» **GOAL**: Print every line of the items below word for word, with nothing changed, added, or left out.

» **THE RECORDS**:
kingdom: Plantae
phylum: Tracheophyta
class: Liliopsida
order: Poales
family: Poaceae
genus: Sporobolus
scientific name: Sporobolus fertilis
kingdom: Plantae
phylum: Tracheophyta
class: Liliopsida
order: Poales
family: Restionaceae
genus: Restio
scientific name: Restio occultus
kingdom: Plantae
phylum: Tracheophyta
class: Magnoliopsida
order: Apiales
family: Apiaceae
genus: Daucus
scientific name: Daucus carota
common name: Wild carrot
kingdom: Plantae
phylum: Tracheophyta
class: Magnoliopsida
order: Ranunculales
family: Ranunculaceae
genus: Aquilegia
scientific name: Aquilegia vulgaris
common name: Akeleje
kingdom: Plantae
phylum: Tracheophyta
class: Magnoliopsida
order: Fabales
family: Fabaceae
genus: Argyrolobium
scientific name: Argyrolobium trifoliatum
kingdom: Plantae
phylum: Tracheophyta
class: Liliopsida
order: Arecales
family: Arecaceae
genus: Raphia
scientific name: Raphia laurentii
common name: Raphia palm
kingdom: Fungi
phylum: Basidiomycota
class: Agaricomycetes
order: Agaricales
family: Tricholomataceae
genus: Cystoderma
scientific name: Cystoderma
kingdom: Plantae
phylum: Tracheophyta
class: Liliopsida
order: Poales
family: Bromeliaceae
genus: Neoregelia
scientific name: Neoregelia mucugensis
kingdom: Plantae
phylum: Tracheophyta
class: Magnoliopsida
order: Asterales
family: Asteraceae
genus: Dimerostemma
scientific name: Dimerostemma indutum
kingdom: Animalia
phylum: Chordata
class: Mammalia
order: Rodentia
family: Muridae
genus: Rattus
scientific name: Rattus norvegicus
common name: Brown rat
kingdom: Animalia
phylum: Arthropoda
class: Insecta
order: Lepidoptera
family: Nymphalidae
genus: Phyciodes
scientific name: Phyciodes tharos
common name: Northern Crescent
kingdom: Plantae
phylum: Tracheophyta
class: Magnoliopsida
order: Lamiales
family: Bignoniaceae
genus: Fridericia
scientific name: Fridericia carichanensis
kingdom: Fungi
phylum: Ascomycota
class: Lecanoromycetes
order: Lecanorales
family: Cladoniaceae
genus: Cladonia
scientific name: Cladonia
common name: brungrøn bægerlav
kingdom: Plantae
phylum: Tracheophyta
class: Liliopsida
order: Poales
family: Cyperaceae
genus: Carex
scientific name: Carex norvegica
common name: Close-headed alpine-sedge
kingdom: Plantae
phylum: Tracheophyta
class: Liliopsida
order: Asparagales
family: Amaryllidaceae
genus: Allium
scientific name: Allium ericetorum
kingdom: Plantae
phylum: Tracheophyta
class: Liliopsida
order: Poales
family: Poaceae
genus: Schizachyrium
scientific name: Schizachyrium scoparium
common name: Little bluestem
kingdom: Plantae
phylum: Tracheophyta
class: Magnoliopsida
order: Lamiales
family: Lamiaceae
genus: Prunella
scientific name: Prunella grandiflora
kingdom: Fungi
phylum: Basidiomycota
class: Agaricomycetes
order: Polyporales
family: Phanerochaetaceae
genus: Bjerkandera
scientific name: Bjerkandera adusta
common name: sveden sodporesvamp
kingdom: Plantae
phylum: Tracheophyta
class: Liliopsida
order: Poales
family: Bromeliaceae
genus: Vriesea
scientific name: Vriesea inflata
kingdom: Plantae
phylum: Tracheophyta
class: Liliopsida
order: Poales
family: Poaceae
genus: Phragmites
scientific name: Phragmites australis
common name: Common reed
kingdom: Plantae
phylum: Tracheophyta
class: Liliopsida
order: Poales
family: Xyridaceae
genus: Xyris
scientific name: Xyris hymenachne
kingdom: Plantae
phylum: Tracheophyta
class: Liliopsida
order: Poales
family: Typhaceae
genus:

» **REPLY**:
kingdom: Plantae
phylum: Tracheophyta
class: Liliopsida
order: Poales
family: Poaceae
genus: Sporobolus
scientific name: Sporobolus fertilis
kingdom: Plantae
phylum: Tracheophyta
class: Liliopsida
order: Poales
family: Restionaceae
genus: Restio
scientific name: Restio occultus
kingdom: Plantae
phylum: Tracheophyta
class: Magnoliopsida
order: Apiales
family: Apiaceae
genus: Daucus
scientific name: Daucus carota
common name: Wild carrot
kingdom: Plantae
phylum: Tracheophyta
class: Magnoliopsida
order: Ranunculales
family: Ranunculaceae
genus: Aquilegia
scientific name: Aquilegia vulgaris
common name: Akeleje
kingdom: Plantae
phylum: Tracheophyta
class: Magnoliopsida
order: Fabales
family: Fabaceae
genus: Argyrolobium
scientific name: Argyrolobium trifoliatum
kingdom: Plantae
phylum: Tracheophyta
class: Liliopsida
order: Arecales
family: Arecaceae
genus: Raphia
scientific name: Raphia laurentii
common name: Raphia palm
kingdom: Fungi
phylum: Basidiomycota
class: Agaricomycetes
order: Agaricales
family: Tricholomataceae
genus: Cystoderma
scientific name: Cystoderma
kingdom: Plantae
phylum: Tracheophyta
class: Liliopsida
order: Poales
family: Bromeliaceae
genus: Neoregelia
scientific name: Neoregelia mucugensis
kingdom: Plantae
phylum: Tracheophyta
class: Magnoliopsida
order: Asterales
family: Asteraceae
genus: Dimerostemma
scientific name: Dimerostemma indutum
kingdom: Animalia
phylum: Chordata
class: Mammalia
order: Rodentia
family: Muridae
genus: Rattus
scientific name: Rattus norvegicus
common name: Brown rat
kingdom: Animalia
phylum: Arthropoda
class: Insecta
order: Lepidoptera
family: Nymphalidae
genus: Phyciodes
scientific name: Phyciodes tharos
common name: Northern Crescent
kingdom: Plantae
phylum: Tracheophyta
class: Magnoliopsida
order: Lamiales
family: Bignoniaceae
genus: Fridericia
scientific name: Fridericia carichanensis
kingdom: Fungi
phylum: Ascomycota
class: Lecanoromycetes
order: Lecanorales
family: Cladoniaceae
genus: Cladonia
scientific name: Cladonia
common name: brungrøn bægerlav
kingdom: Plantae
phylum: Tracheophyta
class: Liliopsida
order: Poales
family: Cyperaceae
genus: Carex
scientific name: Carex norvegica
common name: Close-headed alpine-sedge
kingdom: Plantae
phylum: Tracheophyta
class: Liliopsida
order: Asparagales
family: Amaryllidaceae
genus: Allium
scientific name: Allium ericetorum
kingdom: Plantae
phylum: Tracheophyta
class: Liliopsida
order: Poales
family: Poaceae
genus: Schizachyrium
scientific name: Schizachyrium scoparium
common name: Little bluestem
kingdom: Plantae
phylum: Tracheophyta
class: Magnoliopsida
order: Lamiales
family: Lamiaceae
genus: Prunella
scientific name: Prunella grandiflora
kingdom: Fungi
phylum: Basidiomycota
class: Agaricomycetes
order: Polyporales
family: Phanerochaetaceae
genus: Bjerkandera
scientific name: Bjerkandera adusta
common name: sveden sodporesvamp
kingdom: Plantae
phylum: Tracheophyta
class: Liliopsida
order: Poales
family: Bromeliaceae
genus: Vriesea
scientific name: Vriesea inflata
kingdom: Plantae
phylum: Tracheophyta
class: Liliopsida
order: Poales
family: Poaceae
genus: Phragmites
scientific name: Phragmites australis
common name: Common reed
kingdom: Plantae
phylum: Tracheophyta
class: Liliopsida
order: Poales
family: Xyridaceae
genus: Xyris
scientific name: Xyris hymenachne
kingdom: Plantae
phylum: Tracheophyta
class: Liliopsida
order: Poales
family: Typhaceae
genus:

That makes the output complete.